(Transcribed page contents)

····················

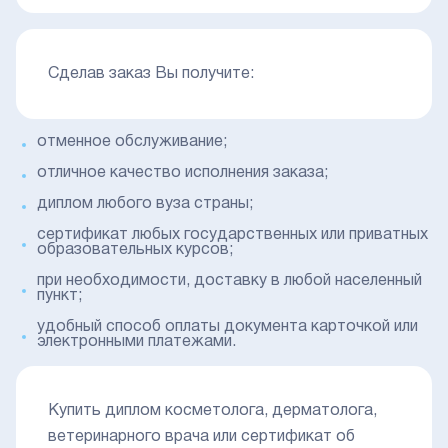
Сделав заказ Вы получите:
отменное обслуживание;
отличное качество исполнения заказа;
диплом любого вуза страны;
сертификат любых государственных или приватных
образовательных курсов;
при необходимости, доставку в любой населенный
пункт;
удобный способ оплаты документа карточкой или
электронными платежами.
Купить диплом косметолога, дерматолога,
ветеринарного врача или сертификат об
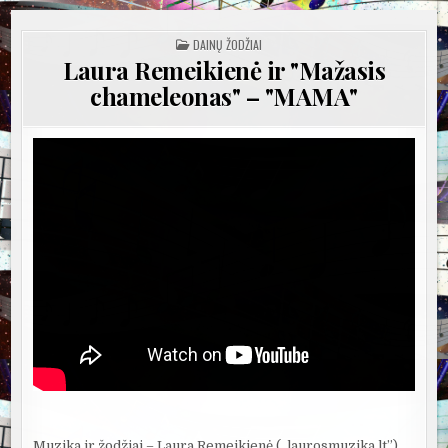
POSTED
DAINŲ ŽODŽIAI
IN
Laura Remeikienė ir "Mažasis
chameleonas" – "MAMA"
Muzika ir žodžiai – Laura Remeikienė („laurosmuzika.lt”)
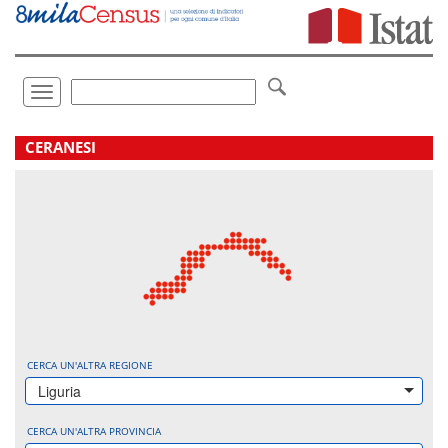
Vai
direttamente
a:
Contenuto
Ricerca
Toggle
navigation
.
CERANESI
CERCA UN'ALTRA REGIONE
Liguria
CERCA UN'ALTRA PROVINCIA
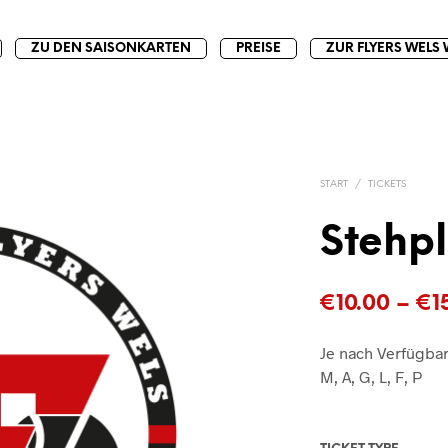
ZU DEN SAISONKARTEN
PREISE
ZUR FLYERS WELS 
START
/
TICKETS
Stehpl
€
10.00
–
€
1
Je nach Verfügbar
M, A, G, L, F, P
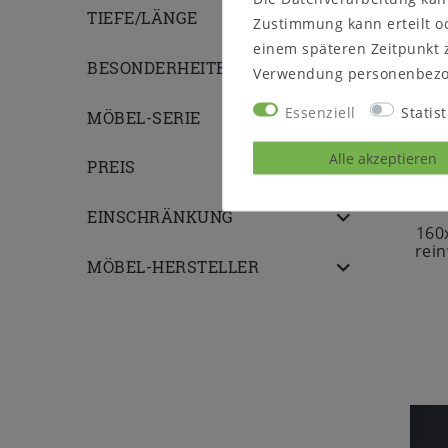
TIEFE/LÄNGE
Zustimmung kann erteilt od
einem späteren Zeitpunkt 
BESONDERHEITEN
Verwendung personenbezo
Essenziell
Statist
MÖBEL-SERIE
Alle akzeptieren
PREIS
EINSCHRÄNKUNG
160
rein
MÖBEL-HERSTELLER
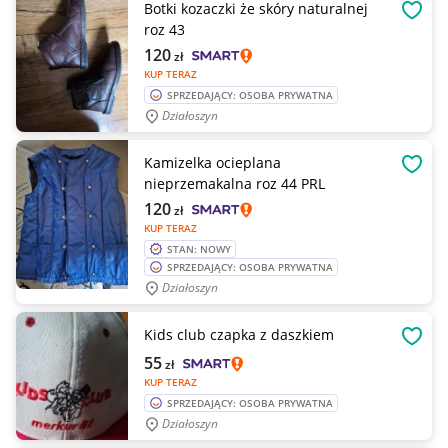
Botki kozaczki że skóry naturalnej
OBSE
roz 43
120
zł
KUP TERAZ
SPRZEDAJĄCY: OSOBA PRYWATNA
Działoszyn
Kamizelka ocieplana
OBSE
nieprzemakalna roz 44 PRL
120
zł
KUP TERAZ
STAN: NOWY
SPRZEDAJĄCY: OSOBA PRYWATNA
Działoszyn
Kids club czapka z daszkiem
OBSE
55
zł
KUP TERAZ
SPRZEDAJĄCY: OSOBA PRYWATNA
Działoszyn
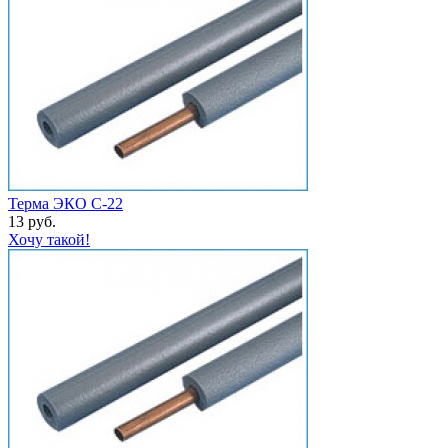
Терма ЭКО С-22
13 руб.
Хочу такой!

····················

:: WHAT IS REQUIRED ::
Repeat the data exactly, without the pictures.

:: WORKED SOLUTION ::
Сделав заказ Вы получите:
отменное обслуживание;
отличное качество исполнения заказа;
диплом любого вуза страны;
сертификат любых государственных или приватных
образовательных курсов;
при необходимости, доставку в любой населенный
пункт;
удобный способ оплаты документа карточкой или
электронными платежами.
Купить диплом косметолога, дерматолога,
ветеринарного врача или сертификат об
POSTED
DAINŲ ŽODŽIAI
IN
Laura Remeikienė ir "Mažasis
chameleonas" – "MAMA"
Muzika ir žodžiai – Laura Remeikienė („laurosmuzika.lt”)
Vai
direttamente
a:
Contenuto
Ricerca
Toggle
navigation
.
CERANESI
CERCA UN'ALTRA REGIONE
Liguria
CERCA UN'ALTRA PROVINCIA
ZU DEN SAISONKARTEN
PREISE
ZUR FLYERS WELS 
START
/
TICKETS
Stehpl
€
10.00
–
€
1
Je nach Verfügbar
M, A, G, L, F, P
TIEFE/LÄNGE
Zustimmung kann erteilt od
einem späteren Zeitpunkt 
BESONDERHEITEN
Verwendung personenbezo
Essenziell
Statist
MÖBEL-SERIE
Alle akzeptieren
PREIS
EINSCHRÄNKUNG
160
rein
MÖBEL-HERSTELLER
Botki kozaczki że skóry naturalnej
OBSE
roz 43
120
zł
KUP TERAZ
SPRZEDAJĄCY: OSOBA PRYWATNA
Działoszyn
Kamizelka ocieplana
OBSE
nieprzemakalna roz 44 PRL
120
zł
KUP TERAZ
STAN: NOWY
SPRZEDAJĄCY: OSOBA PRYWATNA
Działoszyn
Kids club czapka z daszkiem
OBSE
55
zł
KUP TERAZ
SPRZEDAJĄCY: OSOBA PRYWATNA
Działoszyn
Терма ЭКО С-22
13 руб.
Хочу такой!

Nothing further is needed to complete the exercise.